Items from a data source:
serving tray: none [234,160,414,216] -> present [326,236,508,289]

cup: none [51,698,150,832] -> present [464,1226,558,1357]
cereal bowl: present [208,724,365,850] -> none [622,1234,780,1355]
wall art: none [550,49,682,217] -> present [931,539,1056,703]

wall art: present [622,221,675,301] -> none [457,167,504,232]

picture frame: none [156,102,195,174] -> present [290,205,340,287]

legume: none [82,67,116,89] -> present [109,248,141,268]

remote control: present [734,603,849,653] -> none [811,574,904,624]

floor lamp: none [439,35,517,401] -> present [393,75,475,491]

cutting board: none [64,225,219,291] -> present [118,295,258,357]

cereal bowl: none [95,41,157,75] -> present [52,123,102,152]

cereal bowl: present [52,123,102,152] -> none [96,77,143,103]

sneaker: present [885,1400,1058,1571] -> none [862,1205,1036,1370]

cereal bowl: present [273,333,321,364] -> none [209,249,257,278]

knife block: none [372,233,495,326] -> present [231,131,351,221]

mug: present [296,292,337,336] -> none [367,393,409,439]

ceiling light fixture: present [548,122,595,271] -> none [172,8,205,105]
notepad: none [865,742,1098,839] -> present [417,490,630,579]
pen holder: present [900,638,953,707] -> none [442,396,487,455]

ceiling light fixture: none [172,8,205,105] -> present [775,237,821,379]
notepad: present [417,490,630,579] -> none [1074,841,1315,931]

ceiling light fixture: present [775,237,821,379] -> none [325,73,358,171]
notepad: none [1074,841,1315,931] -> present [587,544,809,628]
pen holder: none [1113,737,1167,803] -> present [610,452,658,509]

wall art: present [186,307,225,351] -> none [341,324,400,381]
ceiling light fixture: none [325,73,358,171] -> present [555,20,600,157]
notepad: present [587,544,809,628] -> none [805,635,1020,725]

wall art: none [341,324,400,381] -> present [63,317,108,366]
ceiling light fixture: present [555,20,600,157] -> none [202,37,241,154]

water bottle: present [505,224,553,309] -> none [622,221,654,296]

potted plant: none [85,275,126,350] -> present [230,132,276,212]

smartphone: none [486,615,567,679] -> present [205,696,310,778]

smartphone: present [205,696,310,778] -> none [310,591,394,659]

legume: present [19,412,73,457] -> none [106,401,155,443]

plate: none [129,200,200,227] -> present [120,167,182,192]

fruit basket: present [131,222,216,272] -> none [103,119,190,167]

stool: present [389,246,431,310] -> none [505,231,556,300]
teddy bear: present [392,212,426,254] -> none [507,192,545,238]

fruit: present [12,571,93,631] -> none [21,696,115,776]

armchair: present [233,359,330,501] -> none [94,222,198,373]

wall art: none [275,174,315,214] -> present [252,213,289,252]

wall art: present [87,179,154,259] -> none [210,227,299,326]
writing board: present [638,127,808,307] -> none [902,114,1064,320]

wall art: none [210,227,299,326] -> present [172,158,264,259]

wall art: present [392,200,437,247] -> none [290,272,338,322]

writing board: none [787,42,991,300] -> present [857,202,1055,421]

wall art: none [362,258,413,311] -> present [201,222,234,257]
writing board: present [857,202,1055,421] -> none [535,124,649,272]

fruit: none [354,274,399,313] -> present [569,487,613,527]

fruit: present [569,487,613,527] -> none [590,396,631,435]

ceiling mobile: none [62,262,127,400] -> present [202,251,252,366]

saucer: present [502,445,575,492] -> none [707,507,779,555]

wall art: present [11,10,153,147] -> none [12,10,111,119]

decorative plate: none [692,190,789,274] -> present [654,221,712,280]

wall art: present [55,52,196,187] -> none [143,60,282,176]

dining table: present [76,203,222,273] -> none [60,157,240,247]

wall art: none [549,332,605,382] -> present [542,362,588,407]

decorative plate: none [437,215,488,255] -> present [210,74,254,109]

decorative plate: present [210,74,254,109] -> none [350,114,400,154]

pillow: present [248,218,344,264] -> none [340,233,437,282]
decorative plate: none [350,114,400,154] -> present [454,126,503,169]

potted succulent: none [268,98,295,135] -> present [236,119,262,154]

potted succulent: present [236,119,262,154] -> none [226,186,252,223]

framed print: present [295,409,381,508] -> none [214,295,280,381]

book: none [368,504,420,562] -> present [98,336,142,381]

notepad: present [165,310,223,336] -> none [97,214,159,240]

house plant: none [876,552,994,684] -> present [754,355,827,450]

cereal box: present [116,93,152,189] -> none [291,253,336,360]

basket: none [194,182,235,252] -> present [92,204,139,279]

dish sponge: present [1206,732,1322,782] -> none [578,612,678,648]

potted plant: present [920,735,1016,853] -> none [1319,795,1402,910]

- HOW TO COMPLETE THIS TASK
The full set of entries should appear again, unchanged, line by line.

- YOUR SOLUTION
serving tray: none [234,160,414,216] -> present [326,236,508,289]

cup: none [51,698,150,832] -> present [464,1226,558,1357]
cereal bowl: present [208,724,365,850] -> none [622,1234,780,1355]
wall art: none [550,49,682,217] -> present [931,539,1056,703]

wall art: present [622,221,675,301] -> none [457,167,504,232]

picture frame: none [156,102,195,174] -> present [290,205,340,287]

legume: none [82,67,116,89] -> present [109,248,141,268]

remote control: present [734,603,849,653] -> none [811,574,904,624]

floor lamp: none [439,35,517,401] -> present [393,75,475,491]

cutting board: none [64,225,219,291] -> present [118,295,258,357]

cereal bowl: none [95,41,157,75] -> present [52,123,102,152]

cereal bowl: present [52,123,102,152] -> none [96,77,143,103]

sneaker: present [885,1400,1058,1571] -> none [862,1205,1036,1370]

cereal bowl: present [273,333,321,364] -> none [209,249,257,278]

knife block: none [372,233,495,326] -> present [231,131,351,221]

mug: present [296,292,337,336] -> none [367,393,409,439]

ceiling light fixture: present [548,122,595,271] -> none [172,8,205,105]
notepad: none [865,742,1098,839] -> present [417,490,630,579]
pen holder: present [900,638,953,707] -> none [442,396,487,455]

ceiling light fixture: none [172,8,205,105] -> present [775,237,821,379]
notepad: present [417,490,630,579] -> none [1074,841,1315,931]

ceiling light fixture: present [775,237,821,379] -> none [325,73,358,171]
notepad: none [1074,841,1315,931] -> present [587,544,809,628]
pen holder: none [1113,737,1167,803] -> present [610,452,658,509]

wall art: present [186,307,225,351] -> none [341,324,400,381]
ceiling light fixture: none [325,73,358,171] -> present [555,20,600,157]
notepad: present [587,544,809,628] -> none [805,635,1020,725]

wall art: none [341,324,400,381] -> present [63,317,108,366]
ceiling light fixture: present [555,20,600,157] -> none [202,37,241,154]

water bottle: present [505,224,553,309] -> none [622,221,654,296]

potted plant: none [85,275,126,350] -> present [230,132,276,212]

smartphone: none [486,615,567,679] -> present [205,696,310,778]

smartphone: present [205,696,310,778] -> none [310,591,394,659]

legume: present [19,412,73,457] -> none [106,401,155,443]

plate: none [129,200,200,227] -> present [120,167,182,192]

fruit basket: present [131,222,216,272] -> none [103,119,190,167]

stool: present [389,246,431,310] -> none [505,231,556,300]
teddy bear: present [392,212,426,254] -> none [507,192,545,238]

fruit: present [12,571,93,631] -> none [21,696,115,776]

armchair: present [233,359,330,501] -> none [94,222,198,373]

wall art: none [275,174,315,214] -> present [252,213,289,252]

wall art: present [87,179,154,259] -> none [210,227,299,326]
writing board: present [638,127,808,307] -> none [902,114,1064,320]

wall art: none [210,227,299,326] -> present [172,158,264,259]

wall art: present [392,200,437,247] -> none [290,272,338,322]

writing board: none [787,42,991,300] -> present [857,202,1055,421]

wall art: none [362,258,413,311] -> present [201,222,234,257]
writing board: present [857,202,1055,421] -> none [535,124,649,272]

fruit: none [354,274,399,313] -> present [569,487,613,527]

fruit: present [569,487,613,527] -> none [590,396,631,435]

ceiling mobile: none [62,262,127,400] -> present [202,251,252,366]

saucer: present [502,445,575,492] -> none [707,507,779,555]

wall art: present [11,10,153,147] -> none [12,10,111,119]

decorative plate: none [692,190,789,274] -> present [654,221,712,280]

wall art: present [55,52,196,187] -> none [143,60,282,176]

dining table: present [76,203,222,273] -> none [60,157,240,247]

wall art: none [549,332,605,382] -> present [542,362,588,407]

decorative plate: none [437,215,488,255] -> present [210,74,254,109]

decorative plate: present [210,74,254,109] -> none [350,114,400,154]

pillow: present [248,218,344,264] -> none [340,233,437,282]
decorative plate: none [350,114,400,154] -> present [454,126,503,169]

potted succulent: none [268,98,295,135] -> present [236,119,262,154]

potted succulent: present [236,119,262,154] -> none [226,186,252,223]

framed print: present [295,409,381,508] -> none [214,295,280,381]

book: none [368,504,420,562] -> present [98,336,142,381]

notepad: present [165,310,223,336] -> none [97,214,159,240]

house plant: none [876,552,994,684] -> present [754,355,827,450]

cereal box: present [116,93,152,189] -> none [291,253,336,360]

basket: none [194,182,235,252] -> present [92,204,139,279]

dish sponge: present [1206,732,1322,782] -> none [578,612,678,648]

potted plant: present [920,735,1016,853] -> none [1319,795,1402,910]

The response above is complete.